WHAT THE TASK REQUIRES
Rewrite the listing below, substituting "graph" for every occurrence of "chart" and leaving all other text unchanged. Omit the pictures from your output.

Figure understanding tasks
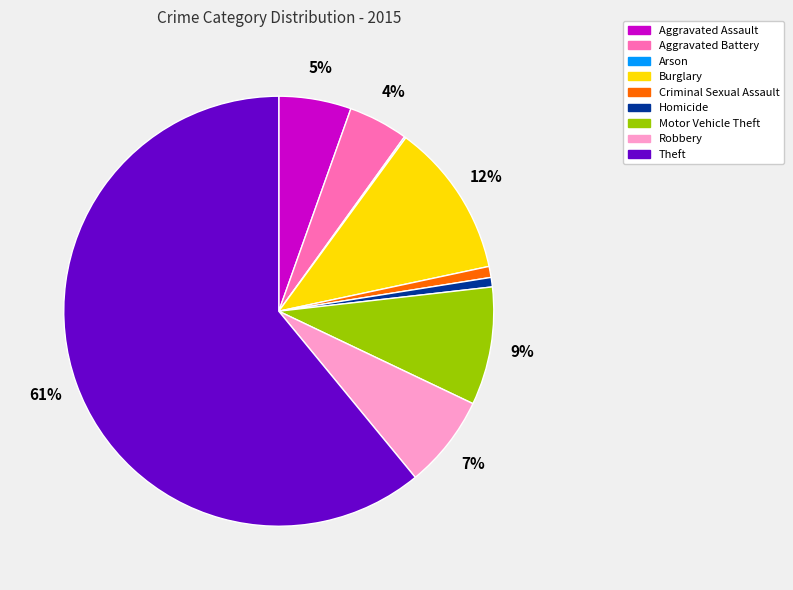

What is the largest slice in the pie chart?

Theft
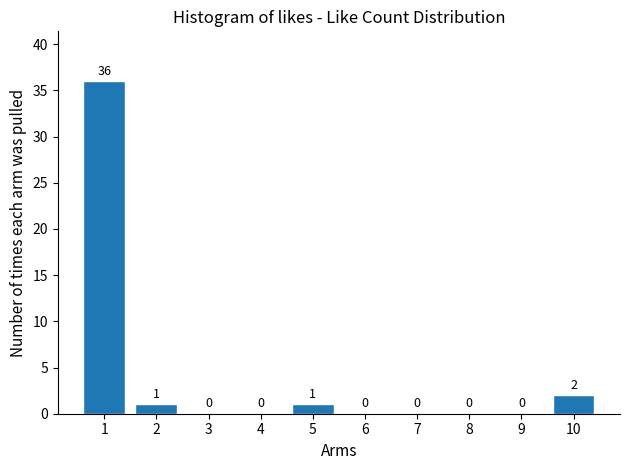

Reading left to right, extract all data points from this chart.

1=36	2=1	3=0	4=0	5=1	6=0	7=0	8=0	9=0	10=2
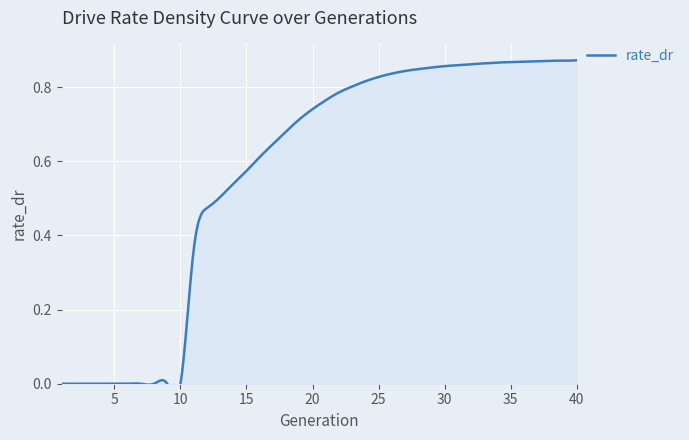

How many values are between 0 and 1?

40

OUTPUT FOR THIS EXERCISE
What is the largest slice in the pie graph?

Theft

Reading left to right, extract all data points from this graph.

1=36	2=1	3=0	4=0	5=1	6=0	7=0	8=0	9=0	10=2

How many values are between 0 and 1?

40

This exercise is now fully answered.